My name is Faustina Emechebe. I am at middle school, and I am a pretty lonely and independent person. I've tried a lot to get along with people to no avail. After reading this poem, it gave me a reboost that all hope is not lost and that I will surely get to the person who was created for me. I believe in that now again!

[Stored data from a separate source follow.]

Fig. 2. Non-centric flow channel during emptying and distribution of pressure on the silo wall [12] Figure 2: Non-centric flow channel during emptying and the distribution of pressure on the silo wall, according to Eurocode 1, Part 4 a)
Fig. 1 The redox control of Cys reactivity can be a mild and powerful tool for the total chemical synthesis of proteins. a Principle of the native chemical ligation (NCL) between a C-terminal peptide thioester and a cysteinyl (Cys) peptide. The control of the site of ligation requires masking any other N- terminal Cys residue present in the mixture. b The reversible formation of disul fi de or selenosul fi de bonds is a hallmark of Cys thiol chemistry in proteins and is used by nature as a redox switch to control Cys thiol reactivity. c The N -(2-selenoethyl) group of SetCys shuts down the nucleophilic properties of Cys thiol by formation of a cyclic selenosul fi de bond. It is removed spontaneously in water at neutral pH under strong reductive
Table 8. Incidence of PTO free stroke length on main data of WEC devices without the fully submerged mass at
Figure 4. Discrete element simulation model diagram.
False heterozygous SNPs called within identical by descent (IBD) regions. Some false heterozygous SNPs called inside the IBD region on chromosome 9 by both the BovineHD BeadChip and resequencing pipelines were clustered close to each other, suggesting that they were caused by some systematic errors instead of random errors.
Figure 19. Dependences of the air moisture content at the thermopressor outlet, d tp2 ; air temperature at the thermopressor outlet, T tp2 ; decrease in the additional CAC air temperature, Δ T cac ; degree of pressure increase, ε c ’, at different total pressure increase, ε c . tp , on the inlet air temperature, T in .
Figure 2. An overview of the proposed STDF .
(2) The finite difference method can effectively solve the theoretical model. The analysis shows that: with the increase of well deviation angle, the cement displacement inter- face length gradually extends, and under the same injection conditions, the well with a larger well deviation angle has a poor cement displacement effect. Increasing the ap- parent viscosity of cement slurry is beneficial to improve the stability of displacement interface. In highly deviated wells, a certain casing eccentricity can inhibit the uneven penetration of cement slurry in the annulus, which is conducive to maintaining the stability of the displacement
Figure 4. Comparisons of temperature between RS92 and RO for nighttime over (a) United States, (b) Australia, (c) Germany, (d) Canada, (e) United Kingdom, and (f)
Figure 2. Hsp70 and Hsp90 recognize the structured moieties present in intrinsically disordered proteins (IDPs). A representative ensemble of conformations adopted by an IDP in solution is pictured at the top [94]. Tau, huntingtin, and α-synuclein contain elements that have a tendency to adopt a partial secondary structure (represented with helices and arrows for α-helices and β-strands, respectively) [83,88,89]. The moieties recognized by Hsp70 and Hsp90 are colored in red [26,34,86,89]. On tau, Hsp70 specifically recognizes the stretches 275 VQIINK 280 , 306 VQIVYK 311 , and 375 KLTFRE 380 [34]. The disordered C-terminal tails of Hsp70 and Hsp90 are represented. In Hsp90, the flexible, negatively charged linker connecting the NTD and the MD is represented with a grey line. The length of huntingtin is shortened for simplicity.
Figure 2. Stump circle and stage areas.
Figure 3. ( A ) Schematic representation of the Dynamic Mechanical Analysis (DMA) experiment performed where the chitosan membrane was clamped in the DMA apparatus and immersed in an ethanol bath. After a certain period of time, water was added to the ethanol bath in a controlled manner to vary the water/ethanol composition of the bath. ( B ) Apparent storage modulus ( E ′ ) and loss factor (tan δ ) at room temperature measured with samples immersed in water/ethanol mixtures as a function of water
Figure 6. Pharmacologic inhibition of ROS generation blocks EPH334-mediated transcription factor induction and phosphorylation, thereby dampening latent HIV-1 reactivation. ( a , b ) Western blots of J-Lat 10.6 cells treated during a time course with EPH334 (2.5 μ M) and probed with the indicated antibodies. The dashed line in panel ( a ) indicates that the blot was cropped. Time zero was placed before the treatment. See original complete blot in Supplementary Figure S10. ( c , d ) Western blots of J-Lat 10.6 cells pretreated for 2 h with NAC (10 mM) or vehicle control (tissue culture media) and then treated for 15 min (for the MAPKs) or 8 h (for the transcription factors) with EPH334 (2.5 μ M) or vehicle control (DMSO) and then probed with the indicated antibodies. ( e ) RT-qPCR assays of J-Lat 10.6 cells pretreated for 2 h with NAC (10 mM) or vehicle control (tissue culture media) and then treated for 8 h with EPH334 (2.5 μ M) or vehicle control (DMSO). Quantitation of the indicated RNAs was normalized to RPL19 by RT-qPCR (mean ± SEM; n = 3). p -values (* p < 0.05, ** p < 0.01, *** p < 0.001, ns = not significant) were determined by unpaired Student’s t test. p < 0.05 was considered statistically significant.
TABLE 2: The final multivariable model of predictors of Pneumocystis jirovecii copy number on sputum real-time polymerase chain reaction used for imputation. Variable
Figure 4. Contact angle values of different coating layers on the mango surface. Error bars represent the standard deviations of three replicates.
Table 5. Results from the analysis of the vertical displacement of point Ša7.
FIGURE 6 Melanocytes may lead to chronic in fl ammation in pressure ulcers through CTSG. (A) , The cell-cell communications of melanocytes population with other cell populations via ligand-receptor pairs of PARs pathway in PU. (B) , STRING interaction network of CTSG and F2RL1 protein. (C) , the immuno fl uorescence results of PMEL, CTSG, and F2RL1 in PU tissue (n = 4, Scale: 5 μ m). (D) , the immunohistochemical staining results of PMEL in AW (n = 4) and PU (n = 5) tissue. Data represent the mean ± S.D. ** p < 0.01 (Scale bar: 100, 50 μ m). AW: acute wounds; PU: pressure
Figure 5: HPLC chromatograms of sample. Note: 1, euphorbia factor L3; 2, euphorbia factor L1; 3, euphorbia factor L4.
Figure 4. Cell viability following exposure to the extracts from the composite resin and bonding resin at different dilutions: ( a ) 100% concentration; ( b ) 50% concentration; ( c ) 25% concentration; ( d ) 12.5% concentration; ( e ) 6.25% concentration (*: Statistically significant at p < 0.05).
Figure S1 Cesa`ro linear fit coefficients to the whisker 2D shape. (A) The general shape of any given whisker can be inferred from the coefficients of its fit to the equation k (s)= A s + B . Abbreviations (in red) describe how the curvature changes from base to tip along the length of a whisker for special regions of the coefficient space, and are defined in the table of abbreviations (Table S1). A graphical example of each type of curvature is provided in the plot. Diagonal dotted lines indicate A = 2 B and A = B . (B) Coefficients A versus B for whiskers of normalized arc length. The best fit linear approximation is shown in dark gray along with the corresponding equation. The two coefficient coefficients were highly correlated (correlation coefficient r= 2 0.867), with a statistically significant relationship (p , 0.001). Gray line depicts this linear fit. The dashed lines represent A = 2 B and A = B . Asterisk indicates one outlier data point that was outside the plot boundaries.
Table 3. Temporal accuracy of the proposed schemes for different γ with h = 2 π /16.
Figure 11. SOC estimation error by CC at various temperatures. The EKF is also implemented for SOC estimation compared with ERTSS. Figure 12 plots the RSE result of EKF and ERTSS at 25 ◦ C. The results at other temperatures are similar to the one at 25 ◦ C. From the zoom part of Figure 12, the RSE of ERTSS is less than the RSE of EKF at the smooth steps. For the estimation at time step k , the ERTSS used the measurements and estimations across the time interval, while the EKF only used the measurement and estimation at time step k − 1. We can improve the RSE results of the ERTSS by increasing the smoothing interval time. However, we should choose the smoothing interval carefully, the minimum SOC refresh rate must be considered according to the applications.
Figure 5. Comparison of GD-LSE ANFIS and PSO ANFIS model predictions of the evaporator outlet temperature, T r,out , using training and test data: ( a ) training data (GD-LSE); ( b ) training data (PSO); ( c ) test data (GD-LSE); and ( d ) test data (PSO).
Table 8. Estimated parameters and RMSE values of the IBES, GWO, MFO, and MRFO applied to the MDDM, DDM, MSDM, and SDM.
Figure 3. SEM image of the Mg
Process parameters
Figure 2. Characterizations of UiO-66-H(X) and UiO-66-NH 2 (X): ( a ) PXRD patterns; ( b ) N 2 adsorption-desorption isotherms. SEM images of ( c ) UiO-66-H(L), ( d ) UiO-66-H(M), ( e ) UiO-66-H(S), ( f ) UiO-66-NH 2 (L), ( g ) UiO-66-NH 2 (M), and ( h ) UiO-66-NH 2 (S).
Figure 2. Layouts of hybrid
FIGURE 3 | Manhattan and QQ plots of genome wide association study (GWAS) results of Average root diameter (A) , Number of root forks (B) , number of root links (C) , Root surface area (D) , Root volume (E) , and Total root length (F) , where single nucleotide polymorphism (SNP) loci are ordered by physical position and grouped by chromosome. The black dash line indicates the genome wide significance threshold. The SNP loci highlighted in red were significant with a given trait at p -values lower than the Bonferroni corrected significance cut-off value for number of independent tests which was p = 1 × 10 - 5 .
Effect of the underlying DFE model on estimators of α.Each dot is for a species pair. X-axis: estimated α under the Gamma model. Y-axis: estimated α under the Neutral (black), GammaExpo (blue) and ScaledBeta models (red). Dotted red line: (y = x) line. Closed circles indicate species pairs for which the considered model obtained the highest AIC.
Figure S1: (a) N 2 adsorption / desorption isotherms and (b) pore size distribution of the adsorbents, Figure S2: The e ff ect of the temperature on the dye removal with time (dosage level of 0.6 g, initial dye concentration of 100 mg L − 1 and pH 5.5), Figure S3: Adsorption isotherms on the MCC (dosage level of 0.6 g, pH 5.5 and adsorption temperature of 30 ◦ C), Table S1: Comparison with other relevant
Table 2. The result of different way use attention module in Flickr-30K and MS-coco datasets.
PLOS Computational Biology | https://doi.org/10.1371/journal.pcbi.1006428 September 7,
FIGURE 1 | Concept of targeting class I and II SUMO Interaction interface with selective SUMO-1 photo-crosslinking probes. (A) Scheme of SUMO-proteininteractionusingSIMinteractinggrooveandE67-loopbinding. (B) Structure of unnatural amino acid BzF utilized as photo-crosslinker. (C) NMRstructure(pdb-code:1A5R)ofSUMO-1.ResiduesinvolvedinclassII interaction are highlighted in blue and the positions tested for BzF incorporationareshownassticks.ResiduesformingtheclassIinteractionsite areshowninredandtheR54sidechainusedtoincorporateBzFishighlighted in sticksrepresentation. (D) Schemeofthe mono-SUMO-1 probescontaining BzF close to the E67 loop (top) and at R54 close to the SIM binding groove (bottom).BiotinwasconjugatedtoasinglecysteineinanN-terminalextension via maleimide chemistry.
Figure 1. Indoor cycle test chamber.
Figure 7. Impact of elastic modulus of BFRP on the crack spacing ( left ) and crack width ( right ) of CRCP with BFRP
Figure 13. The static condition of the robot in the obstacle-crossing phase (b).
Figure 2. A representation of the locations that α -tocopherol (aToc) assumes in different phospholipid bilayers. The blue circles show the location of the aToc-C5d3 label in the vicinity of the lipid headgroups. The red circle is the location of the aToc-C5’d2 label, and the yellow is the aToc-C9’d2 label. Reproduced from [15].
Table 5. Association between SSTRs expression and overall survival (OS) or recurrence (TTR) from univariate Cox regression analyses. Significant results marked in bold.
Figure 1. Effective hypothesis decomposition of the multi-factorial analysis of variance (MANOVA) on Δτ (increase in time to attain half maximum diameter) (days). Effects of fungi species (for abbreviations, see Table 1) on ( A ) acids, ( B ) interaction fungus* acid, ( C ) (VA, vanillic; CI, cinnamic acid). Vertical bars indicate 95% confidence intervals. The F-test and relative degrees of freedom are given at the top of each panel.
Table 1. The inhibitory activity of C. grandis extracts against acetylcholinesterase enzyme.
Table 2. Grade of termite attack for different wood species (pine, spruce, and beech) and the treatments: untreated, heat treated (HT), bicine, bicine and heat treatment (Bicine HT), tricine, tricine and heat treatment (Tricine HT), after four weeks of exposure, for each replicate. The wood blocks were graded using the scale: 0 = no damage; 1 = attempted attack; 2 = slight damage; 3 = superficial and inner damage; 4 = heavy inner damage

  • A.AmericanWoman by A.AmericanWoman
  • 1 year ago

I'm almost 58 & feel this way daily! I have severe PTSD from a life of every kind of abuse you can think of & many you can't. Have had chronic pain since 1998 (24/7!), Fibromyalgia, severe depression, ADD - & am the SOLE caregiver of 2 elderly parents (for 6 horrific years!) who BOTH have different dementias. I also married an older man 18 years ago & he's just turned 81! I have no joy, no fun, my only joy was my sweet Shih Tzu, my last dog, killed by 4 HUGE neighbor's dogs (Rottweiler, 2 German Shepherds, a Doberman). Their son opened the gate between our 1-acre properties. My little love didn't stand a chance! Maid was here, and I was inside busy with her. EVERY time she comes, my PTSD is BAD. Makeup table in our bathroom sits in front of window that looks out where my dog/best friend was killed, so I keep curtains closed 24/7. Woke last night at 2am (maid coming today) sobbing, picturing her being SO scared, being punctured! She had PTSD too & was SO SWEET! Can't get over it!

  • Katie Frantz by Katie Frantz
  • 2 years ago

I am a 13-year-old girl. I am in middle school and all I think about is my anxiety and making sure no one knows. I don't want anyone to see it because they might treat me different, but I want to talk about it. but I don't want it to think it won. Anxiety is a battle. Talk about it or you might lose the battle then lose your life. I have anxiety and depression. Don't let it define who you are because fighting yourself isn't a battle you can win.